Additionally, we note the long standing rule that federal courts should be slow to interfere with pending state criminal prosecutions. See Zwickler v. Koota, supra ; Douglas v. City of Jeannette, 319 U.S. 157, 63 S. Ct. 877, 87 L. Ed. 1324 (1943). Such rare intrusions upon the state criminal process are permissible only "in those exceptional cases" where intervention is required "to prevent irreparable injury which is clear and imminent." Douglas v. City of Jeannette, supra at 163, 63 S. Ct., at 881. A showing of "'special circumstances' beyond the injury incidental to every proceeding brought lawfully and in good faith is requisite to a finding of irreparable injury sufficient to justify the extraordinary remedy of an injunction."
Cameron v. Johnson, 390 U.S. 611, 618, 88 S. Ct. 1335, 1339, 20 L. Ed. 2d 182 (1968).
Further, we believe that the pending state court prosecutions will afford prompt determination of plaintiffs' constitutional claim.

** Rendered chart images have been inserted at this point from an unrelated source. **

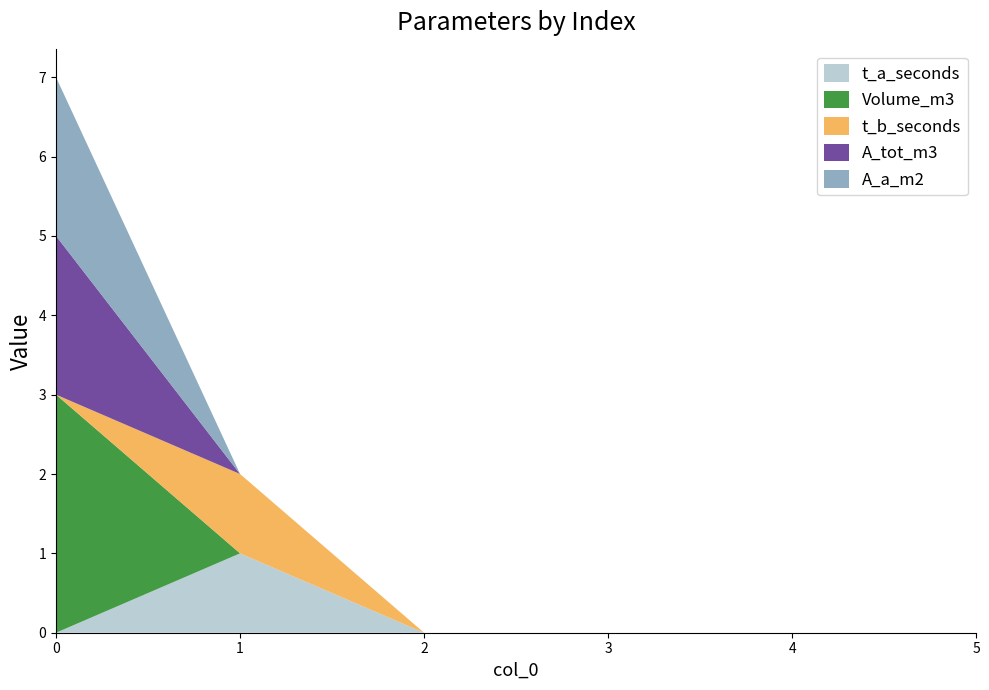

Reading left to right, extract all data points from this chart.

t_a_seconds: 0	1	0	0	0	0
Volume_m3: 3	0	0	0	0	0
t_b_seconds: 0	1	0	0	0	0
A_tot_m3: 2	0	0	0	0	0
A_a_m2: 2	0	0	0	0	0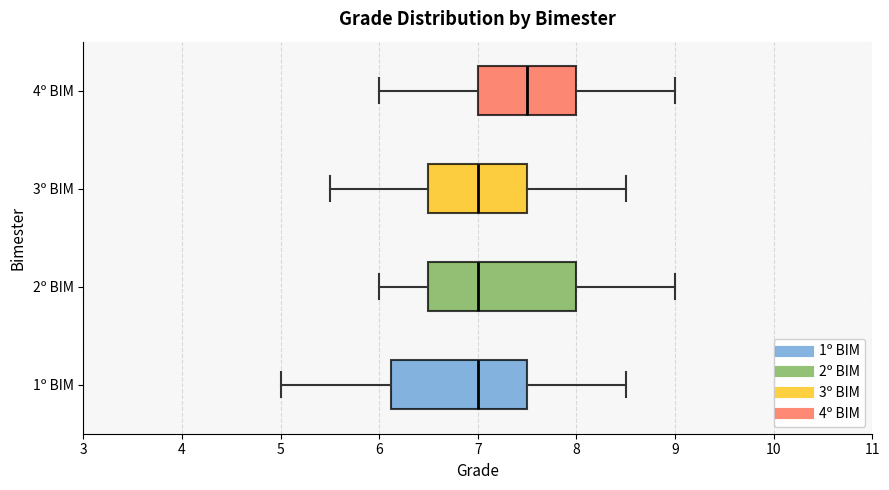

Reading bottom to top, transcribe this box plot: for each box, give where its median line is, the range the box spans, and where its two whiskers end, as read against the x-axis. The values are not printed on the chart, so give them approximately, as read against the axis.

1º BIM: median 7.0, box 6.1 to 7.5, whiskers 5.0 to 8.5
2º BIM: median 7.0, box 6.5 to 8.0, whiskers 6.0 to 9.0
3º BIM: median 7.0, box 6.5 to 7.5, whiskers 5.5 to 8.5
4º BIM: median 7.5, box 7.0 to 8.0, whiskers 6.0 to 9.0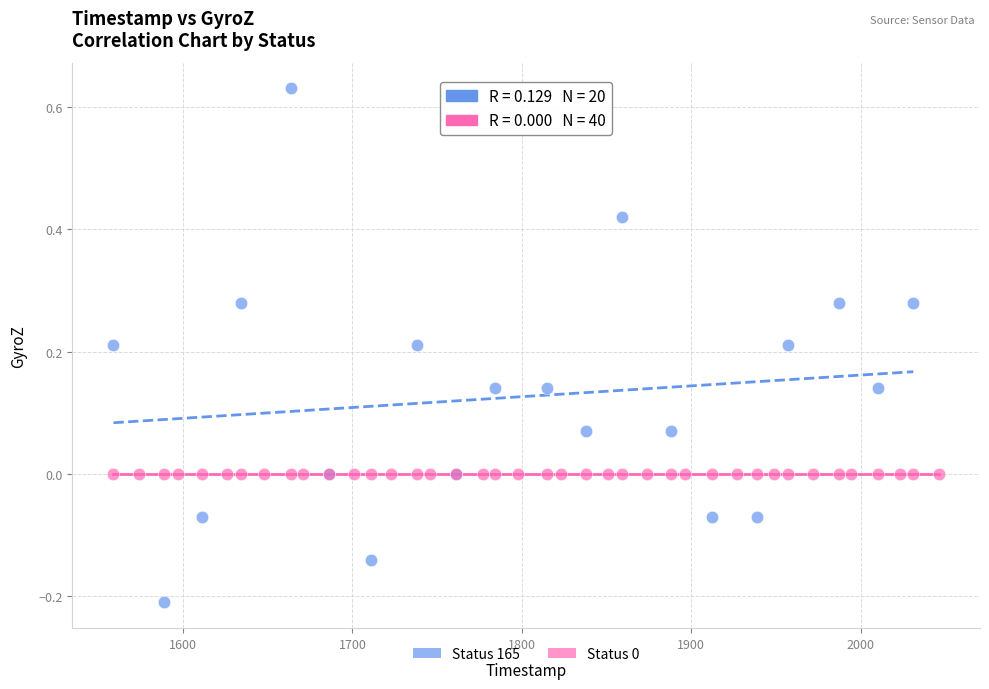

Which series contains the highest Y value?

Status 165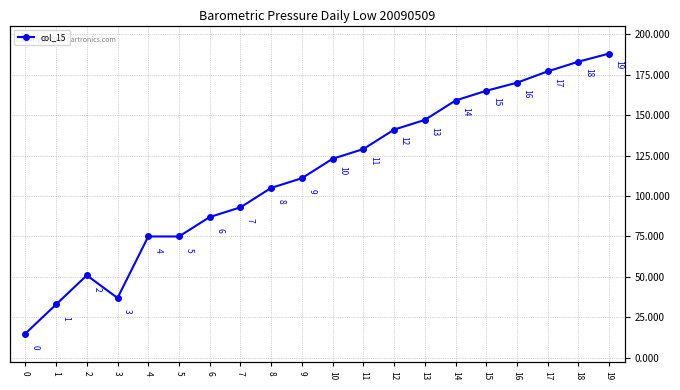

What is the difference between the values at 9 and 8?

6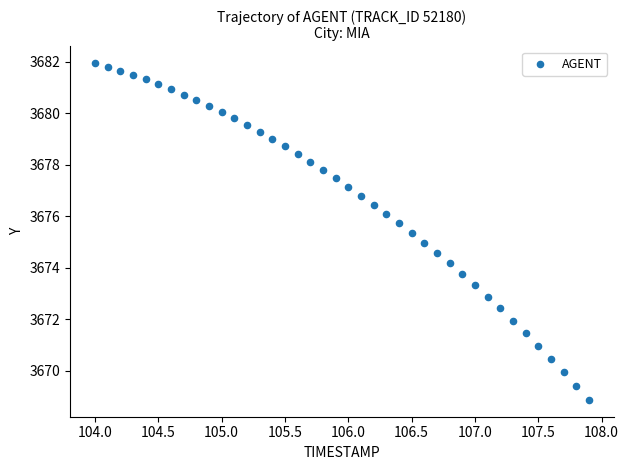

What is the range of Y values (max minus min)?

13.1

Accordingly, this Court abstains from exercising jurisdiction.
Bad Faith Application
In their complaint, plaintiffs make the broad allegations that their pending state prosecutions are "without any basis in fact and law" and are being brought solely for the purpose of depriving them of rights guaranteed by the First and Fourteenth Amendments to the Constitution of the United States. Faced with similar assertions, it was held recently that "[if] these totally conclusory allegations were in any way supported by factual allegations, the 'chilling effect' rationale of Dombrowski would merit the convening of a three-judge court to give further consideration to plaintiffs' complaint." Johnson v. Lee, 281 F. Supp. 650, 656 (D.C., 1968). Just as in that case, plaintiffs here "utterly fail to offer anything in the way of factual allegations or support." Id.

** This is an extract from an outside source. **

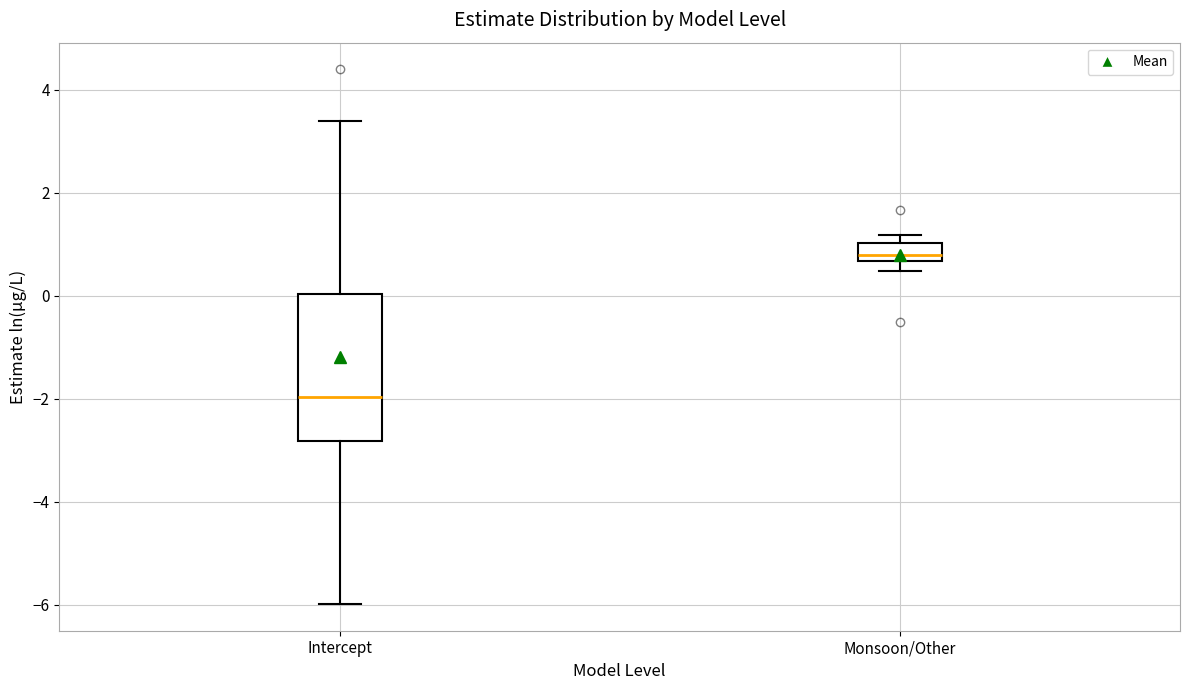

Where does the median line of the box for Monsoon/Other sit on the y-axis? The values are not printed on the chart, so give them approximately, as read against the axis.

0.8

Dombrowski v. Pfister, 380 U.S. 479, 85 S. Ct. 1116, 14 L. Ed. 2d 22 (1965) presented a situation of the "impropriety of [state officials] invoking the statute in bad faith to impose continuing harassment in order to discourage appellants' activities * * *." Id at 490, 85 S. Ct. at 1123; Cameron v. Johnson, supra at 619; There is absolutely nothing before this Court to indicate that such tactics are being resorted to here. On the contrary, plaintiffs' own complaint discloses that their arrests occurred only after a criminal court judge signed arrest warrants after viewing an evening performance of "Che!" Plaintiffs' unsupported conclusory allegations of "selective enforcement of the statutes" is equally unpersuasive.
We are satisfied that plaintiffs were arrested and are being prosecuted in good faith for violations of New York's Penal Law. They have not raised a substantial federal question with respect to the application of the statutes here involved.
For all the above reasons, plaintiffs' motion to convene a three-judge court pursuant to 28 U.S.C. § 2281 and 2284 and for the issuance of a temporary restraining order must be denied. Construing their motion as also seeking declaratory and injunctive relief pursuant to 28 U.S.C. § 2201 and 42 U.S.C. § 1983, that request too is denied. Plaintiffs' complaint is dismissed.
Defendants' motion to dismiss the complaint is granted.